To be able to assess a project objectively, you should be looking at a combination of factors. Everyone has their own approach to researching prospective investments. Here are some general questions to get started:. Malicious actors have no shortage of techniques for siphoning funds from unsuspecting cryptocurrency users. To steer clear of the most common scams, you need to remain constantly vigilant and aware of the schemes used by these parties.
Table of Contents. Essentials Security. As a result, a wave of scams both decades-old classics and cryptocurrency-specific swindles has flooded the digital realm. In the context of blockchain and cryptocurrencies, controversial projects like OneCoin, Bitconnect, and PlusToken have come under fire, with users taking legal action against them for allegedly operating pyramid schemes.
See also: Pyramid and Ponzi Schemes. See also: Common Scams on Mobile Devices. Even newcomers to the crypto space will undoubtedly be familiar with the practice of phishing. It typically involves the scammer impersonating a person or company to extract personal data from victims. It can take place across many mediums — telephone, email, fake websites or messaging apps.
Messaging apps scams are particularly common in the cryptocurrency environment. A common Telegram scam sees the scammer lurking in official groups for crypto wallets or exchanges. When a user reports a problem in this group, the scammer will reach out to the user privately, impersonating customer support or team members.
You never know their true motives. They may be paid to promote a particular ICO or have a large investment of their own. This goes for random strangers all the way to popular influencers and personalities. No project is guaranteed to succeed.
In fact, many will fail. How to Deposit on Binance. Dec 10, 6m. Mar 2, 7m. What Are Smart Contracts? Take Bitcoin as an example; the blockchain technology behind the network acts as a distributed ledger or a public record of all transactions. The custody of the cryptocurrencies is done through digital wallets either a hot or cold wallet. Still, they are susceptible to be hacked or destroyed. Paper wallets and hardware physical wallets are deemed the safest way to store all your digital assets.
Bybit is the only cryptocurrency exchange that offers guaranteed compensation in case of any glitch in the system. Bybit is also proud to provide an intuitive user experience with little to no connectivity issues due to our execution engine, which can process , transactions per second with Liquidity refers to the ease of entering and exiting the market without significant slippage. However, when an asset has low liquidity, it will not be easy to exit the position at the desired price.

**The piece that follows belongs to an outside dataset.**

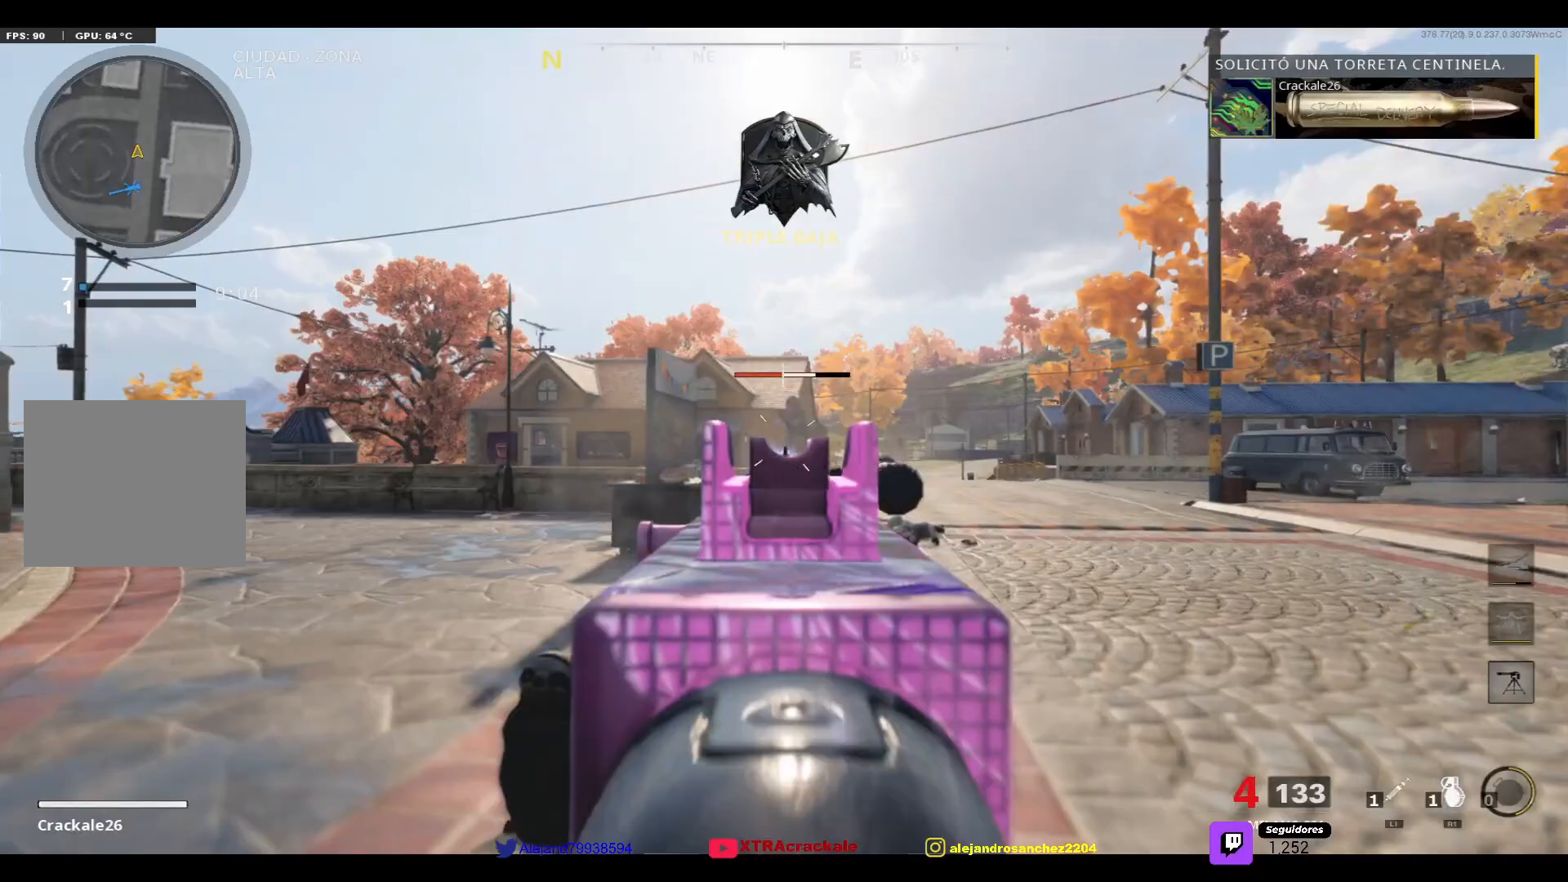
{"buttons": [], "left_stick": "up", "right_stick": "center", "events": [[83, "right_stick", "center"], [283, "right_stick", "down"], [383, "R2", "up"], [433, "L2", "up"], [433, "right_stick", "center"]]}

Slippage is when the order is executed at a different price than expected. Usually, slippage occurs with cryptocurrencies that have low volume or high volatility. To reduce slippage, crypto investors can use limit orders instead of market orders. Leverage is when the broker provides the trader with a higher buying power, in comparison, to the size of his trading account. Leverage can be used to take bigger positions. What it means is when trading with x leverage, you can multiply earnings by up to times your original investment.
Although leverage can offer a substantial risk of losing, it is also an excellent option to maximize profits if a well-defined trading risk management system is in place. The risk of ruin is a concept that calculates the probability of losing all the investment capital in one single trade. This factor relates directly to the amount of leverage used and position sizing.
The best way to avoid losing a considerable percentage of the account in one single investment is through calculated and optimal position sizing. These techniques should give you an idea to kickstart your trading journey at the same time mitigate risks. Usually, professional traders use a top-down approach where the analysis is focused initially on the bigger timeframes and then filter the market signals by looking for trades in lower time frames.
Additionally, the proper use of multiple time frames usually offers scenarios where the risk tends to be small compared to the potential reward. Below is a detailed explanation of the trade idea. In cryptocurrency trading, position sizing refers to the volume of a transaction or a trade. The position size is always defined in relation to your risk tolerance and the size of the account. How much one is willing to risk per trade depends on your risk tolerance, which must be established beforehand in the trading plan.
Stop-loss is an order that helps to cut the losing trades. It is the primary tool for risk management because the investor can manage the trades effectively when the outcome is not expected. It is advisable always to place a stop-loss order to avoid considerable losses and decrease the risk of ruin. A short squeeze is when the traders are short-selling betting that the price will fall get caught in the wrong side of the market, and when they have to exit their losing positions, they need to buy the asset.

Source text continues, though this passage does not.